The entertainment was traditional islander dances performed by dance troops that were really great. There was food in abundance- including a roast pig. It was amazing that we had stumbled across this just at the right time.

One man in particular was very keen to talk to my husband. We were introduced to his family and invited to his home. It turns out he is one of the people importing Korean cars to Vanuatu! He’d come here and built up his business which was so successful he had recently built a large house. They have two young daughters who speak both English and Korean but also that night two other young Korean girls were staying so we were confronted with four very loud bilingual children! I went swimming with them while my husband retreated to the kitchen to talk with the father.

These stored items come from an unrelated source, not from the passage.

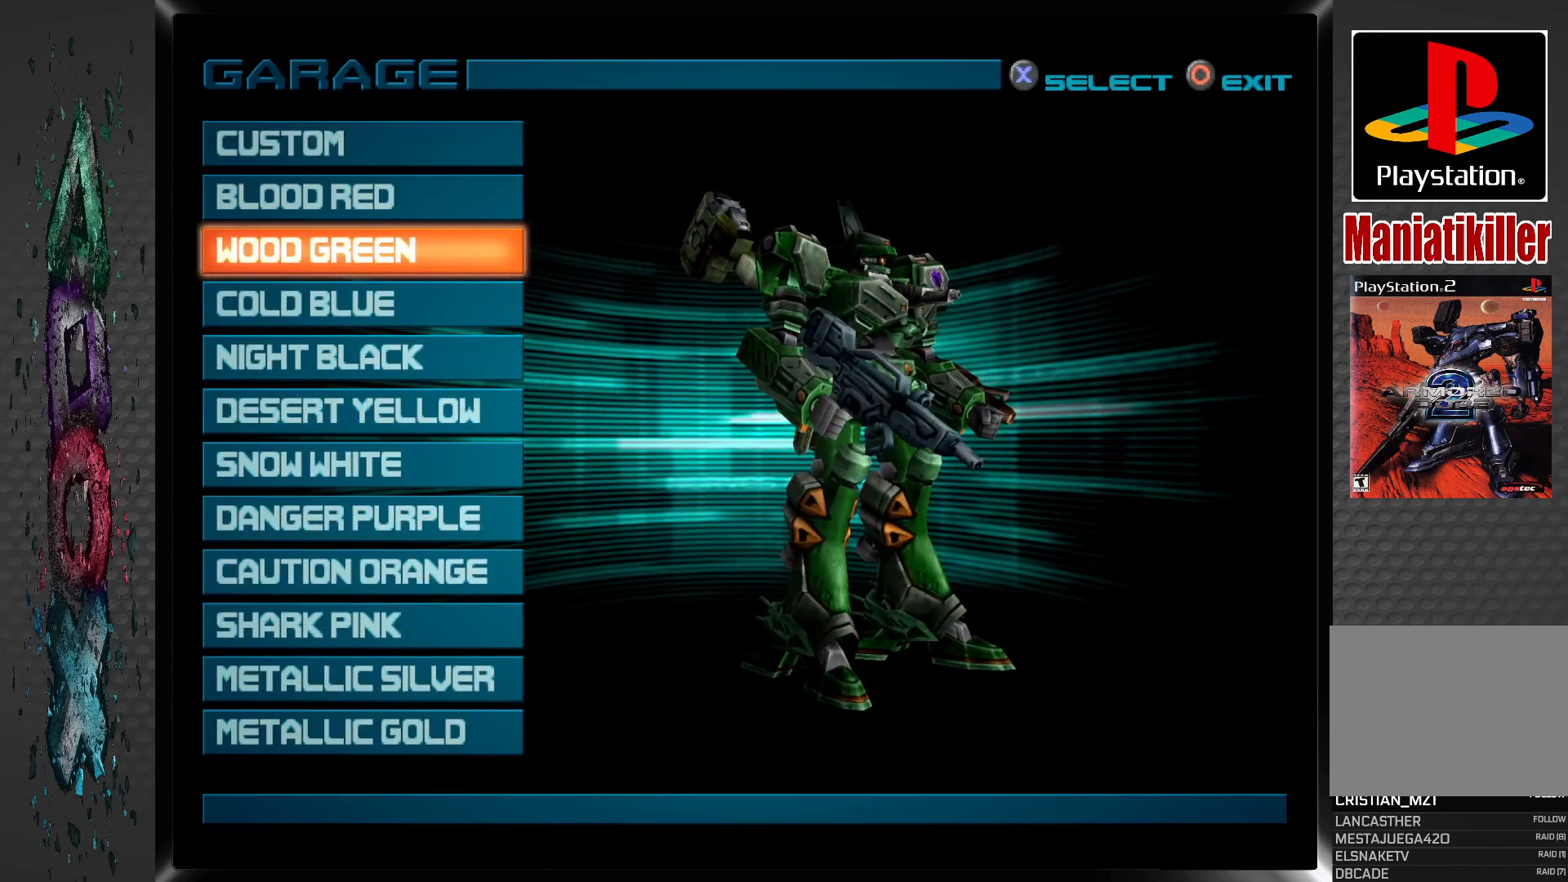
{"buttons": [], "left_stick": "center", "right_stick": "center", "events": [[117, "DPAD_DOWN", "down"], [250, "CROSS", "down"], [250, "DPAD_DOWN", "up"], [450, "CROSS", "up"]]}
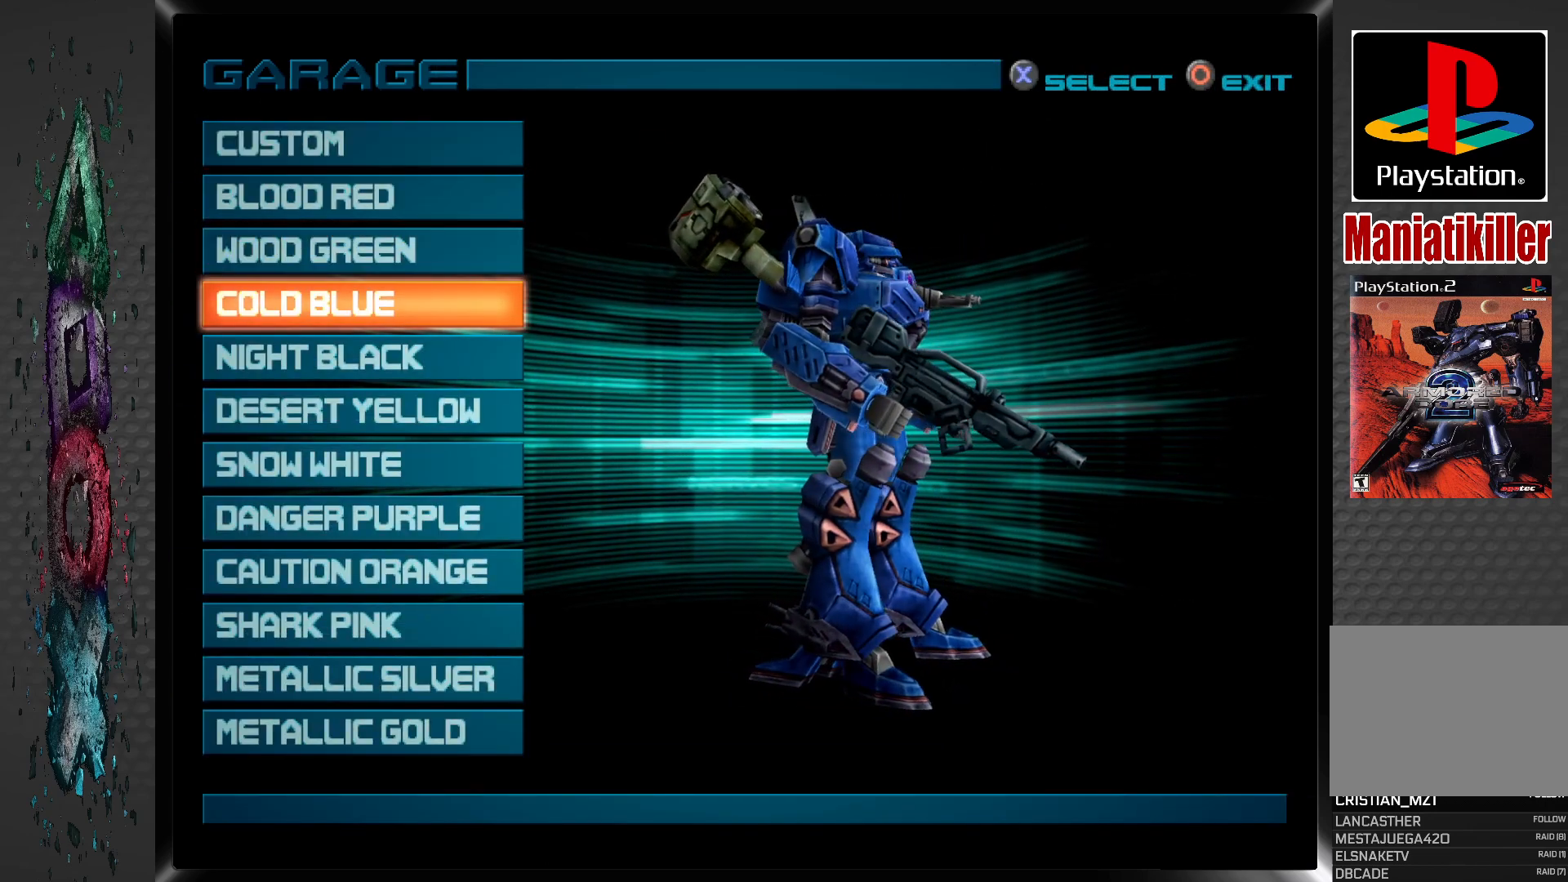
{"buttons": [], "left_stick": "center", "right_stick": "center", "events": [[117, "DPAD_DOWN", "down"], [233, "CROSS", "down"], [233, "DPAD_DOWN", "up"], [400, "CROSS", "up"]]}
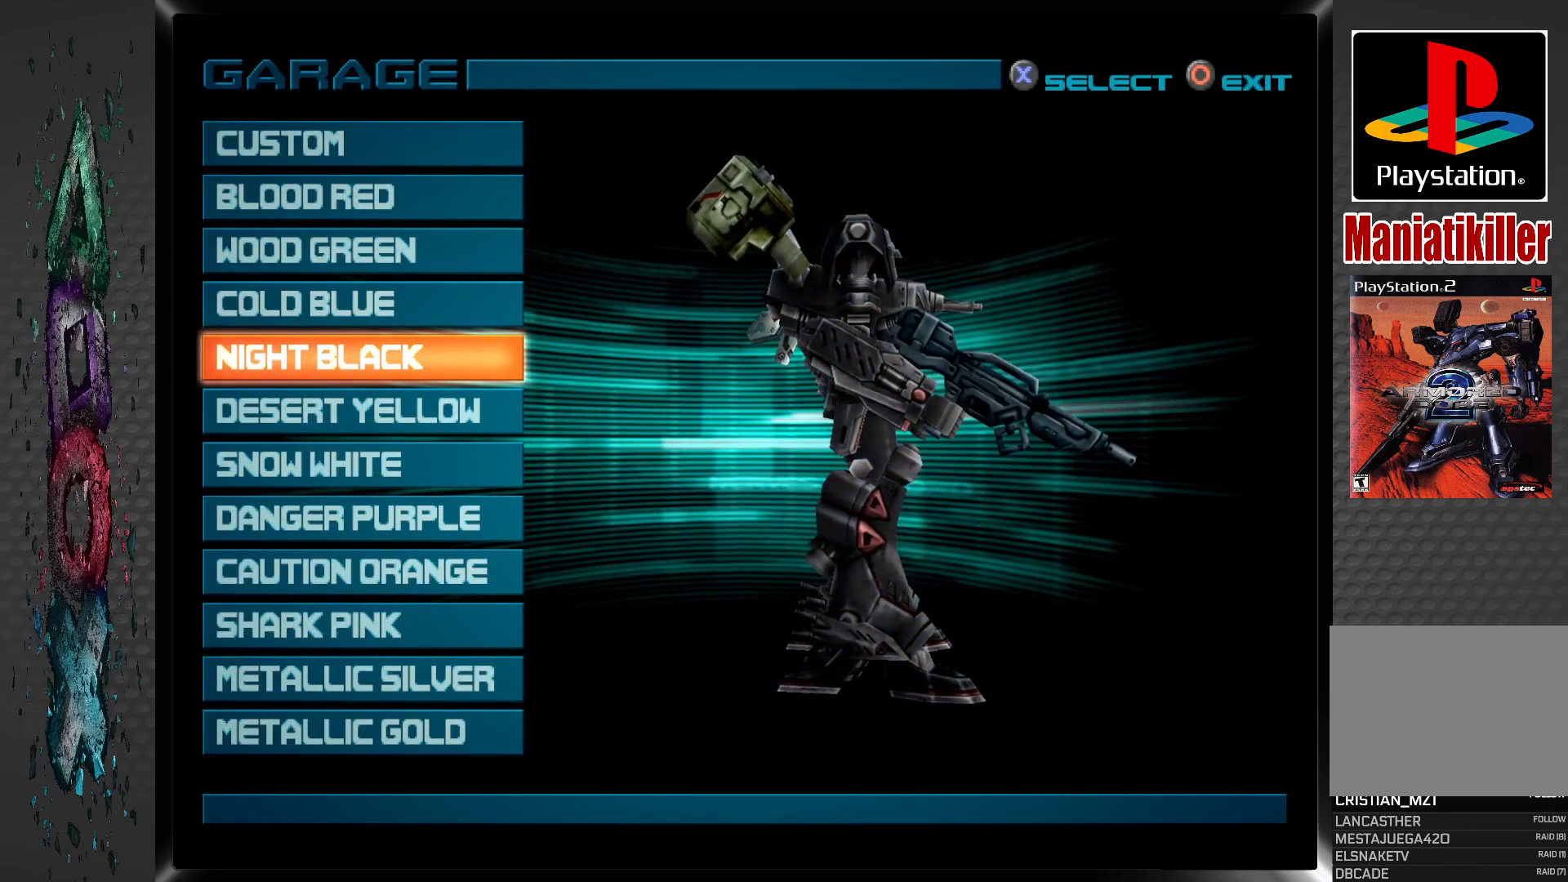
{"buttons": [], "left_stick": "center", "right_stick": "center", "events": [[33, "DPAD_DOWN", "down"], [183, "CROSS", "down"], [183, "DPAD_DOWN", "up"], [350, "CROSS", "up"]]}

We had a really nice time with this family and were invited to stay with them next time we come back to Vanuatu. I have no idea how we managed to arrive at exactly the right time for the celebrations and then meet such lovely welcoming people. I would have given up half way but my husband insisted we were walking up the right hill. I’m guessing it really was his nose leading him towards the smell of food. Or maybe there was something more innate and he could sense where fellow Koreans were?

The next morning before our flight out we went back to the restaurant (this time we told a bus driver exactly where to go) and had a meal (will post review of it.) We talked again to some people we had met the night before- including the very kind owner. All too soon we had to leave.

Vanuatu is a really great country to visit. It is beautiful and the people there are so lovely. We had an awesome time and we did some amazing things and saw some amazing things. What happened on the last night was the least expected thing though!